Tally the lines in the listing below that contain the string "productie", and state only the total.

(THE DATA begins)

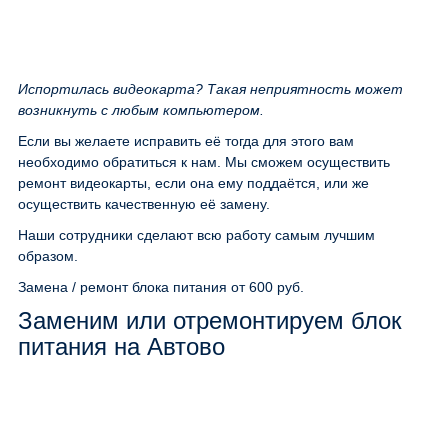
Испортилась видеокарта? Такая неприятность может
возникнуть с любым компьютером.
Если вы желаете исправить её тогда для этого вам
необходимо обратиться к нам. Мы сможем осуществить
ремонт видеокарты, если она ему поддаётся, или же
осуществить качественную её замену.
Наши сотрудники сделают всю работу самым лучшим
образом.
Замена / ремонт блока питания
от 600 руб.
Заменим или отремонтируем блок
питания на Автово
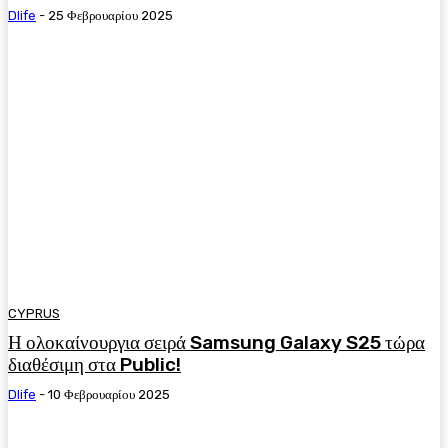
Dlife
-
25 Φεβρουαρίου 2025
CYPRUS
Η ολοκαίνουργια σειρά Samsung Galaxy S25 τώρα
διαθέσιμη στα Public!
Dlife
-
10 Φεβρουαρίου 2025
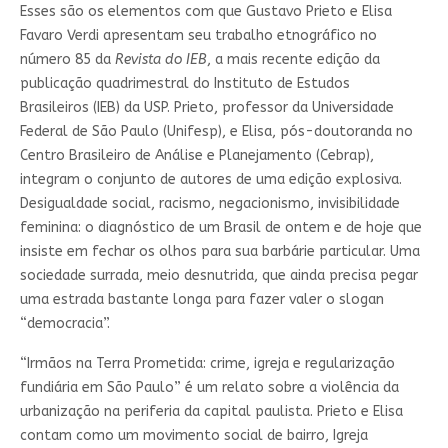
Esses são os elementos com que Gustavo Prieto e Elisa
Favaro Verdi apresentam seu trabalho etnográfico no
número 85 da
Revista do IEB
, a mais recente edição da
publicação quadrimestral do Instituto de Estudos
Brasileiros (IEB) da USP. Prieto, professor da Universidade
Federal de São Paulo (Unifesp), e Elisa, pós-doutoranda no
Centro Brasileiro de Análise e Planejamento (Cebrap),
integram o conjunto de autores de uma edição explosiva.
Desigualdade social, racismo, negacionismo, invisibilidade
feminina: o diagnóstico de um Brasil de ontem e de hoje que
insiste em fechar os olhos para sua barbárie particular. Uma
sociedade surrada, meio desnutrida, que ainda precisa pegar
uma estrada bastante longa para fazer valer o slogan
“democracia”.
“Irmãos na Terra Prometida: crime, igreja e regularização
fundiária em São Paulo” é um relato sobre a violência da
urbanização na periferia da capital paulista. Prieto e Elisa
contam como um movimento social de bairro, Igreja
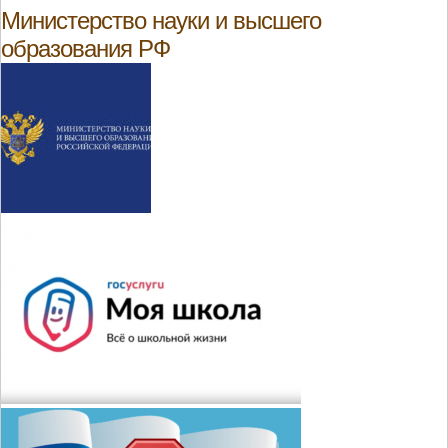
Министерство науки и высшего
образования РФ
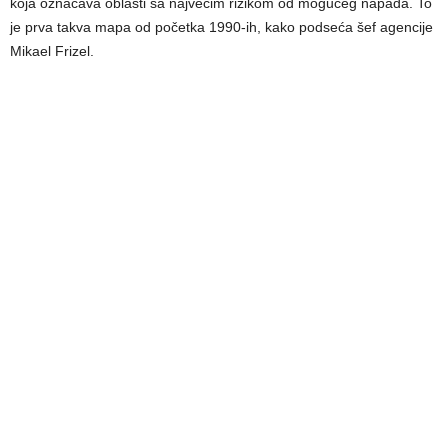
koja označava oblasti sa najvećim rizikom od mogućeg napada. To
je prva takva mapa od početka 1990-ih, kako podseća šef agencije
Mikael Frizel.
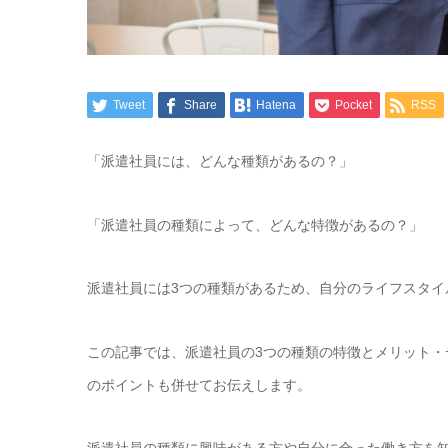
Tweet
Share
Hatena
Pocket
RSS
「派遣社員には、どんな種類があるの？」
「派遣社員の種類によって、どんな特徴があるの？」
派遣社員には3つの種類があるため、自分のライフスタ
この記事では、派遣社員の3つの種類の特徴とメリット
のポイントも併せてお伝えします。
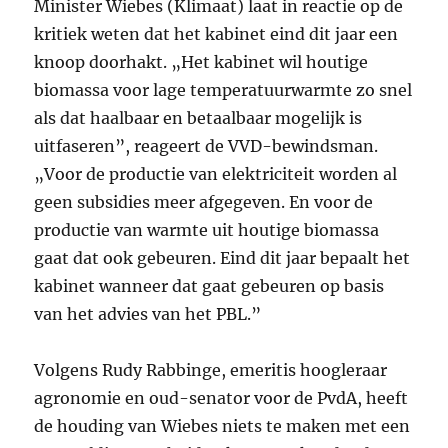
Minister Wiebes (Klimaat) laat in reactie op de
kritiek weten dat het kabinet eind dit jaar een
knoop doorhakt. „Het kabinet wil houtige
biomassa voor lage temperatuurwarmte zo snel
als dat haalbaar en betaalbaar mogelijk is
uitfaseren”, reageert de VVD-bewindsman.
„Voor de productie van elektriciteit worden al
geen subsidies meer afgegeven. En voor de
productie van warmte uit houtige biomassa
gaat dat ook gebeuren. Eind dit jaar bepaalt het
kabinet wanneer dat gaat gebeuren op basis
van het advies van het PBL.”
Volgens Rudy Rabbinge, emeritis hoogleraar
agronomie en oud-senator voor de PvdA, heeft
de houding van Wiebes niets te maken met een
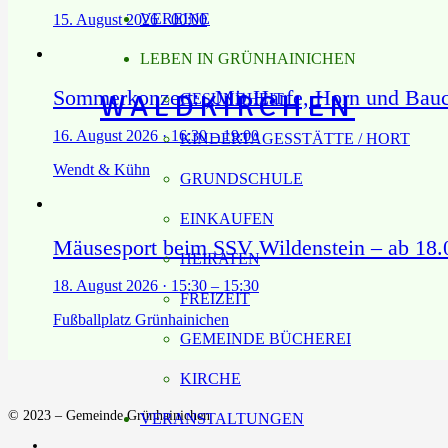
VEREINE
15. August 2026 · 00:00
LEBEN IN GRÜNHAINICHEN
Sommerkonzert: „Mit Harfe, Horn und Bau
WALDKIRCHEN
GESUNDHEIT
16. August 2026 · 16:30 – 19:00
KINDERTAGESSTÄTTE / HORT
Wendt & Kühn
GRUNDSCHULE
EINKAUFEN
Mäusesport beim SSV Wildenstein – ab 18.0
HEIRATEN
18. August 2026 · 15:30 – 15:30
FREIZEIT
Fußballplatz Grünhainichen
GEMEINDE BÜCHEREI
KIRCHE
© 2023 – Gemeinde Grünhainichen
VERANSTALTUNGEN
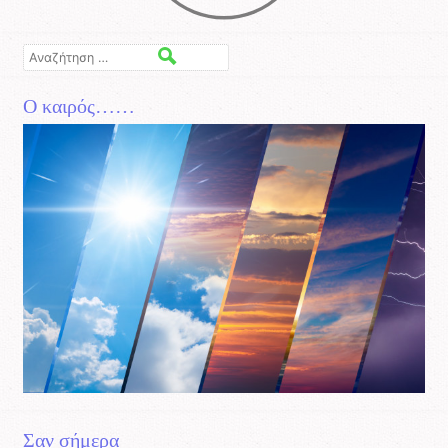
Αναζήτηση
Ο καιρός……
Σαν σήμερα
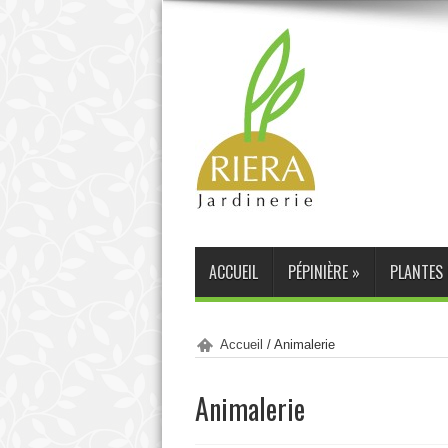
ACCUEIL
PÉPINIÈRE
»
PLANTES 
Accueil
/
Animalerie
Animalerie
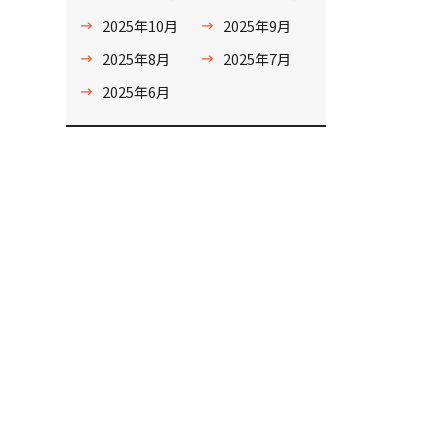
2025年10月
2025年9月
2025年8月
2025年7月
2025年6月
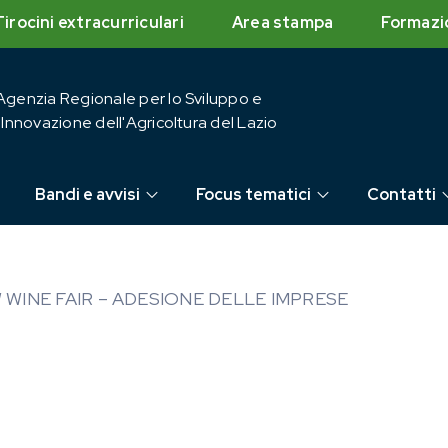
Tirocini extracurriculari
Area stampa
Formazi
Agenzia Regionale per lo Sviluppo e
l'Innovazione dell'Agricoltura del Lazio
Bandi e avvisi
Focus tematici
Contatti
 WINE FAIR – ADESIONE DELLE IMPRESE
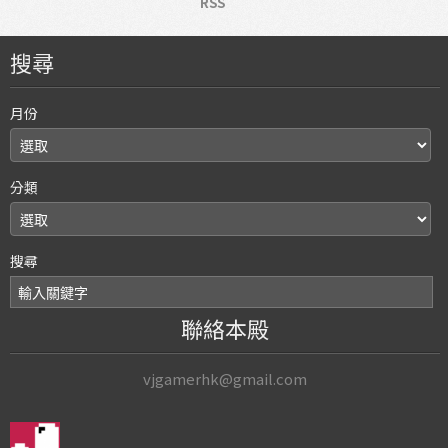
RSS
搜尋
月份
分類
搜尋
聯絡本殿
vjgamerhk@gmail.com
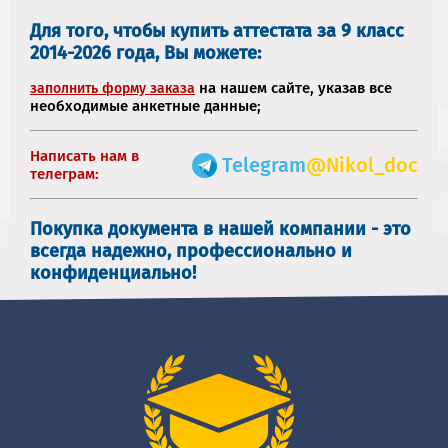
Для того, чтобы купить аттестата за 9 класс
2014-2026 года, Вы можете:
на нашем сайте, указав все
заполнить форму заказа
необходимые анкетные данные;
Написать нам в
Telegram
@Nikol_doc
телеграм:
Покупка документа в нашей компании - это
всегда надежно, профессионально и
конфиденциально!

(THE DATA ends)

#### RESPONSE TO THE TASK
2